I think the one I spent most time at, due to it’s location, was LM72 – Nant-y-Mooch reservoir dam Cairn with plaque. The weather was perfect and a stunning location in the middle of Wales; I would never have ventured to it had it not been for the Rally.

For 2017 I visited 37 in total, equating to 45%. Annoyingly, I got one wrong in Applecross so missed out on 50 points, yet I was within one mile of it. In terms of mileage covered I didn’t keep an exact track, so that’s something I will do for 2018. I think I must have covered around 3,500 – 4,000 miles as I made two trips to different parts of Scotland and got landmarks on each.

For anyone wanting an excuse to get out more and are thinking of signing up I’d say it’s definitely worth it. It’s not an easy task but it’s up to each individual how much time, effort and cost they put into it. I think those who get to all 82 landmarks show huge commitment (maybe they are also retired). You will see so much of Britain and hopefully get to visit some great cafés for cake and coffee on the way, which is really what it’s all about!

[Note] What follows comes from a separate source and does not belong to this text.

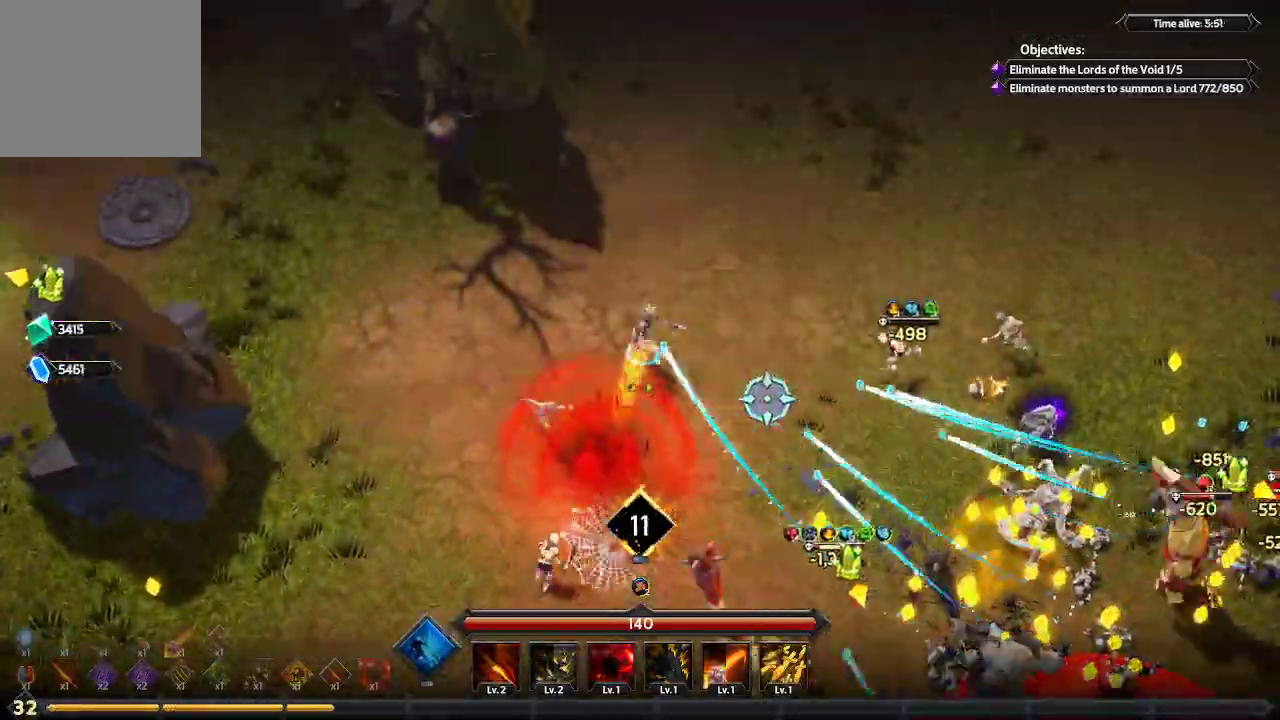
{"buttons": [], "left_stick": "up-right", "right_stick": "down-right", "events": [[100, "left_stick", "up-right"], [133, "L1", "up"], [167, "right_stick", "down-right"]]}
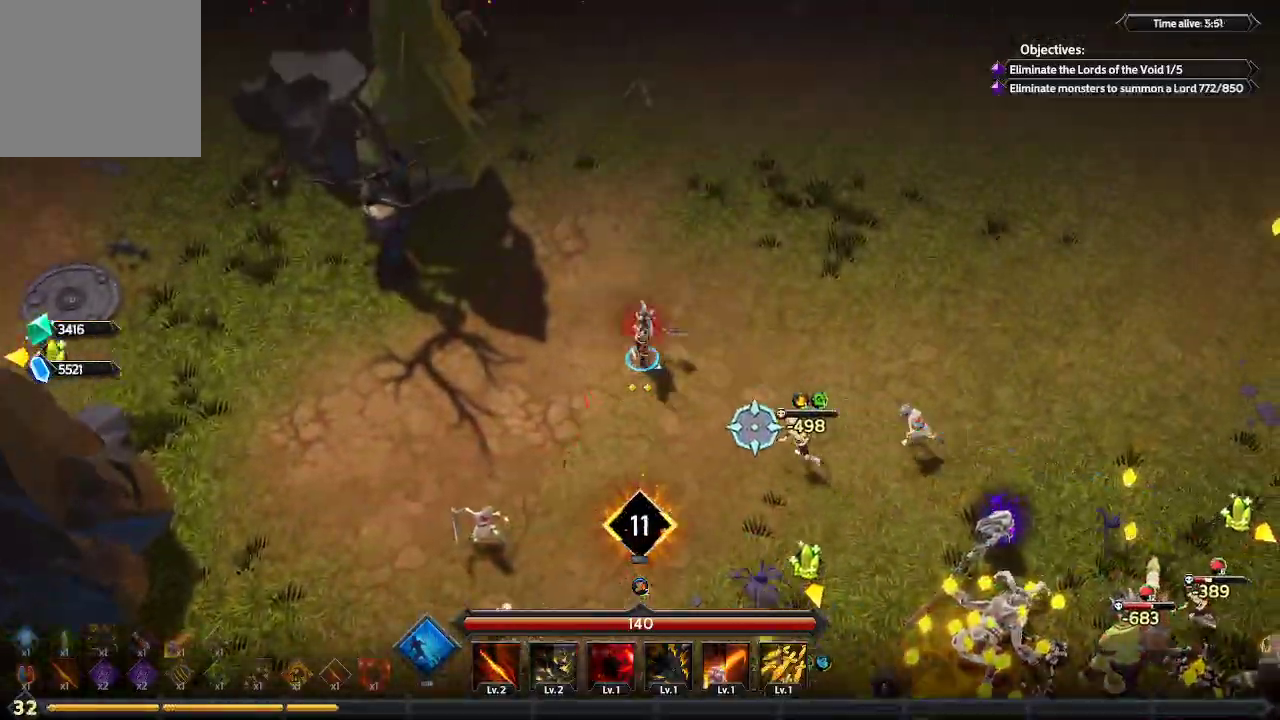
{"buttons": [], "left_stick": "right", "right_stick": "down", "events": [[467, "left_stick", "right"], [467, "right_stick", "down"]]}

My one piece of advice would be to make sure you have the locations of the landmark and maybe a saved image before you set of. Saving locations on Google Maps on your phone helps, but be warned, some locations will have limited phone service. Another important piece of advice is to take your time at each landmark, learn about it and above all else enjoy it. That’s what you’re there for.

Next year I will sign up to the Rally again in 2018 and set a realistic goal, with my target to get 50% of all landmarks – hopefully more if I make it down to Cornwall. I just need them to launch a Round America Rally, to give me an excuse to go there and tick off some famous landmarks in the States!